CHRISTOPHÉ STRUGGLED AGAINST the sudden dizziness as he stood. His head was still sore, but he at least had most of his strength back. Stacia grasped his hand and led him through the dark rooms to Scarlett’s bedside.
“It’s coming. The baby is coming,” Scarlett gasped out as they entered the room.
“I’ll go and get mother and the midwife.”
“No. Wait!” Scarlett no sooner got the words out before she bore down again.
Christophé dropped to the foot of the bed. He lifted the sheet covering Scarlett’s body. The babe’s head was crowning. “Let it come.”
She heaved up and curled over the ball of her stomach as her hand reached out for Stacia’s.

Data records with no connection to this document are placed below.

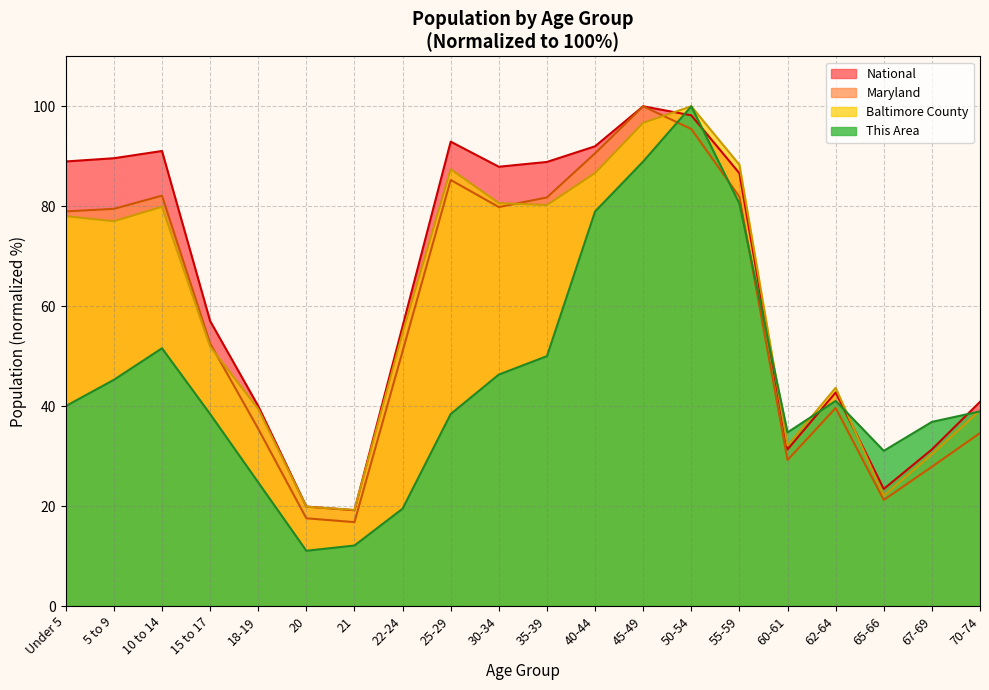

At which category is the sum across all series the highest?

50-54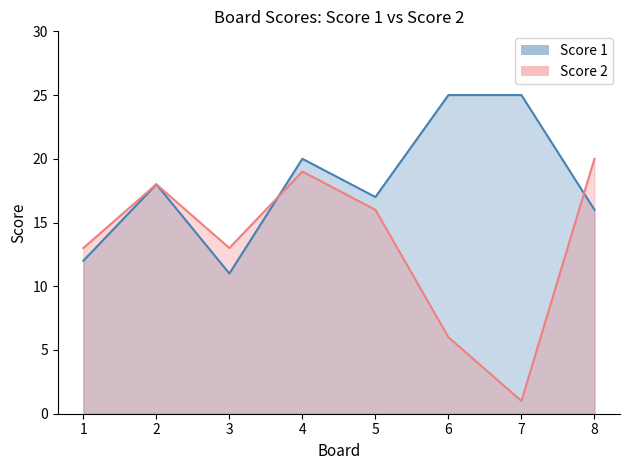

What is the total value across all series at 5?

33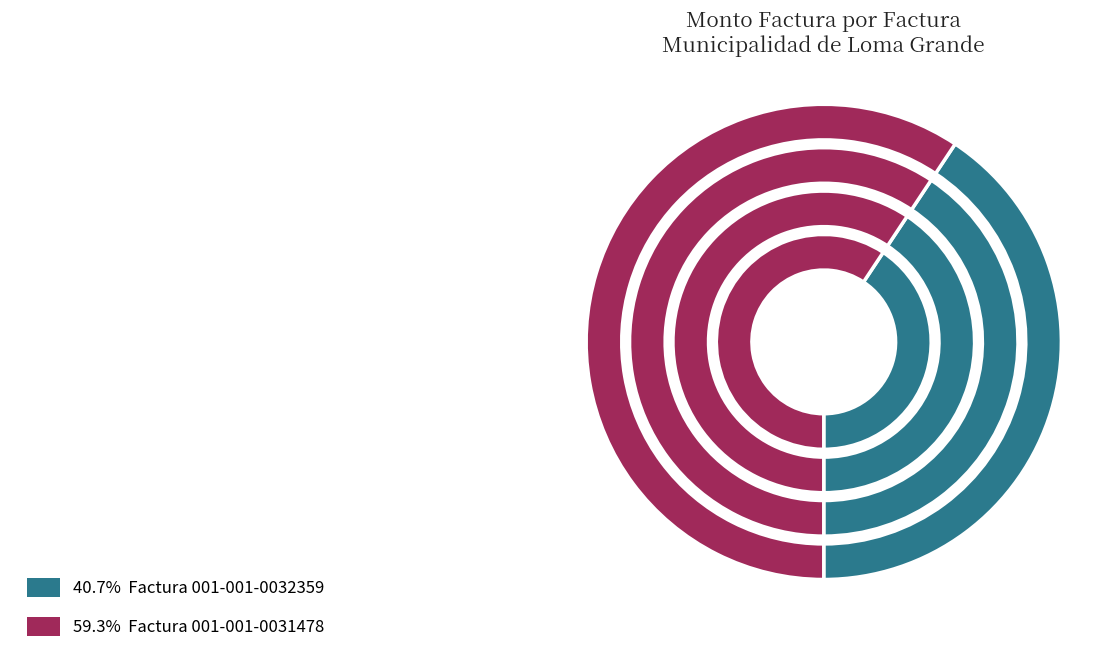

Does any single category account for the majority?

Yes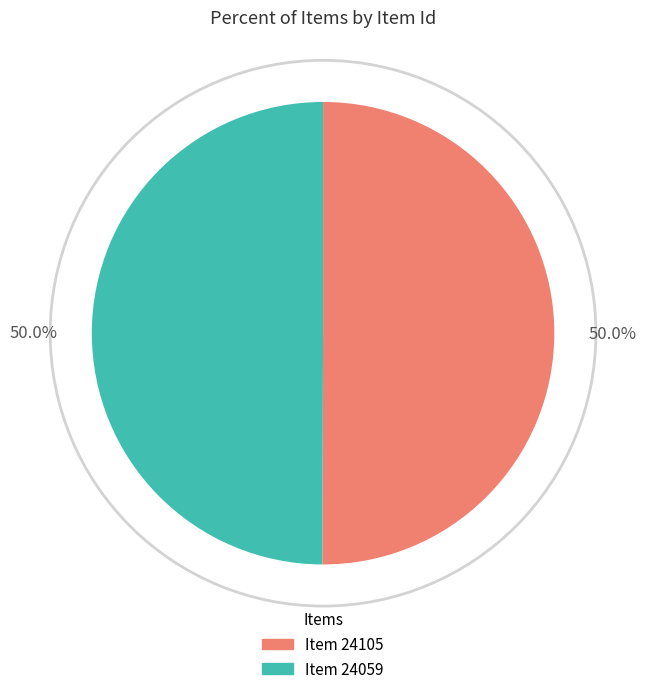

True or false: Item 24059 accounts for 59% of the total.

False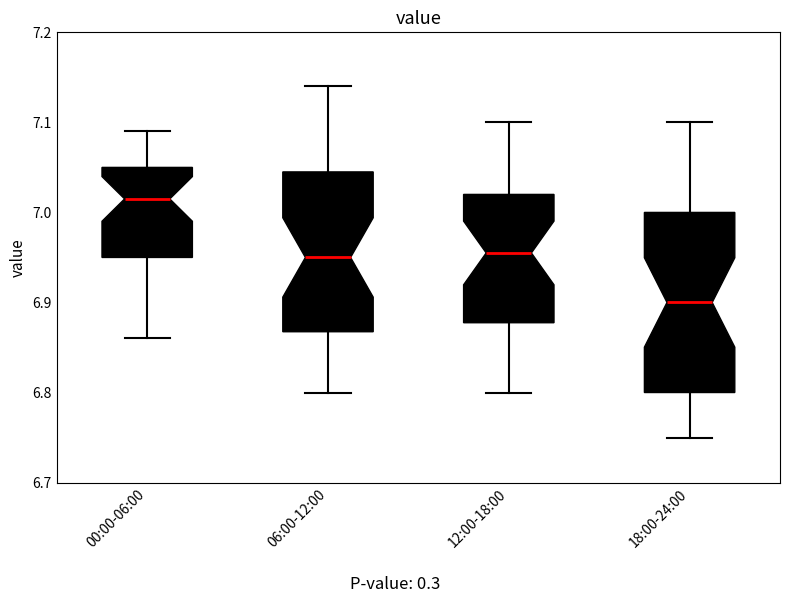

Reading left to right, transcribe this box plot: for each box, give where its median line is, the range the box spans, and where its two whiskers end, as read against the y-axis. The values are not printed on the chart, so give them approximately, as read against the axis.

00:00-06:00: median 7.02, box 6.95 to 7.05, whiskers 6.86 to 7.09
06:00-12:00: median 6.95, box 6.87 to 7.05, whiskers 6.80 to 7.14
12:00-18:00: median 6.96, box 6.88 to 7.02, whiskers 6.80 to 7.10
18:00-24:00: median 6.90, box 6.80 to 7.00, whiskers 6.75 to 7.10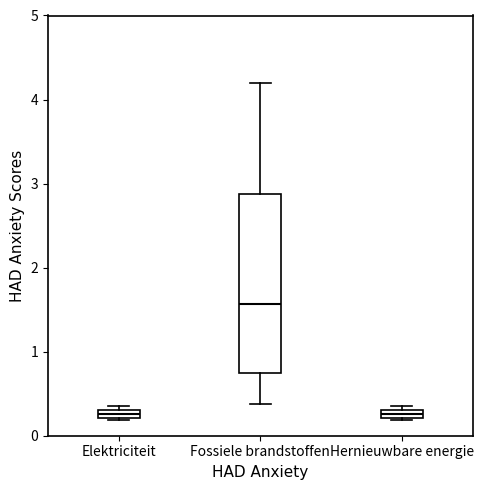

Where is the lower edge of the box for Fossiele brandstoffen on the y-axis? The values are not printed on the chart, so give them approximately, as read against the axis.

0.8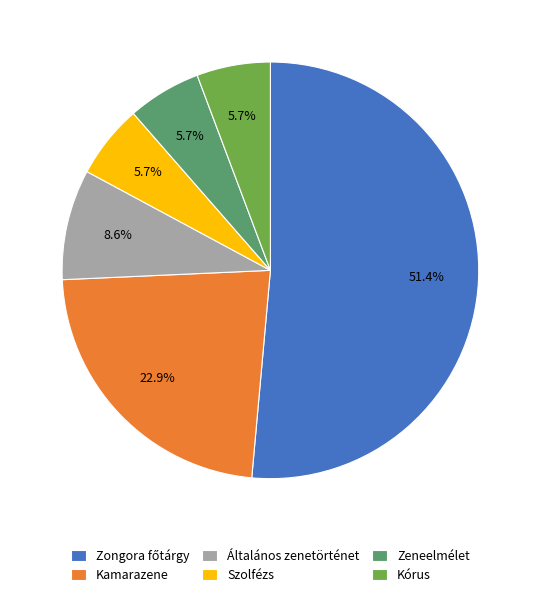

Is there any slice that represents more than half of the pie?

Yes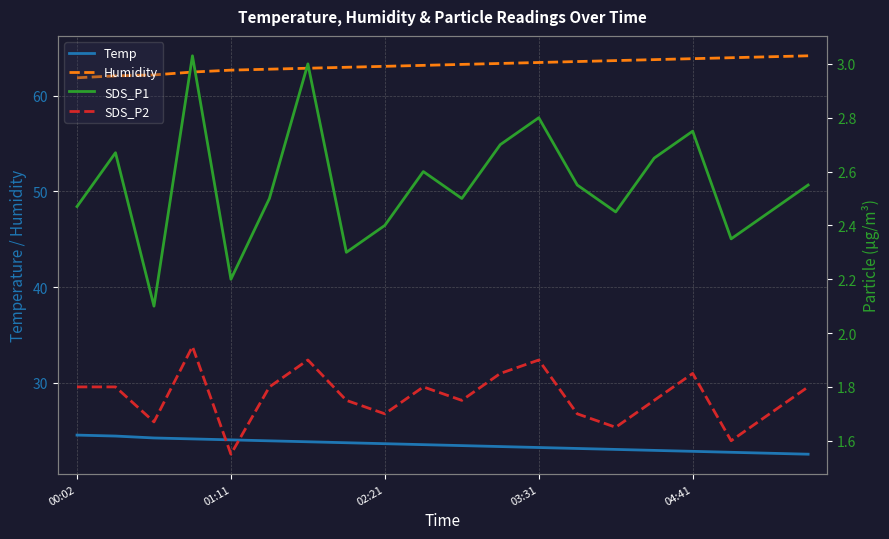

True or false: SDS_P2 and SDS_P1 intersect in this chart.

False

Christophé sensed everything within her body focusing on the push as she took a great gulp of air. Her face turned as red as her lips, her breathing suspended. He held his as well, knowing he was witnessing a miracle.
Then Scarlett groaned and pushed with all her might, Christophé came alive. He could feel the life-flow rush back through his veins and into his heart, sending it pounding so he thought it might burst through his chest. He watched, shivers slipping up and down his spine as the baby’s skull ruptured through membrane and flesh and blood.
Serendipitous laughter broke from his chest as the head broke free. He stared at the closed slits of the eyes, the tiny bluish lips, the soft cheeks.
He looked up and saw Scarlett, this women who had become such a part of him, gasp. Their gazes locked as she took a giant gulp of air and then bore down against gravity and space and mass and any calculations he had ever imagined. She became everything in creation at that moment.
She became the giver of life.
He gasped, a profound shiver traveling up and down his frame, as the babe’s shoulders broke free, slick and alive and moving. His throat tightened as the rest of the body slipped as silent as time into his hands.
Thy kingdom come. Thy kingdom come.
He knew the words like an ancient chant and in them found peace. He looked down at the child whose veins carried the blood of Robespierre—and then saw himself and knew. Fool. Utter fool. That’s what he’d been. So focused on destruction and revenge. On death. When what mattered was here.
Love. Life. Renewal.
Thy will be done.
He would not kill Robespierre. He would not seek revenge. For as he gazed into the tiny infant’s face, he knew the power of life . . . sensed the sure presence of the Giver of life . . . and it changed everything.
As the infant’s wails filled the room, two women, one Scarlett’s mother and another he didn’t know, burst through the door.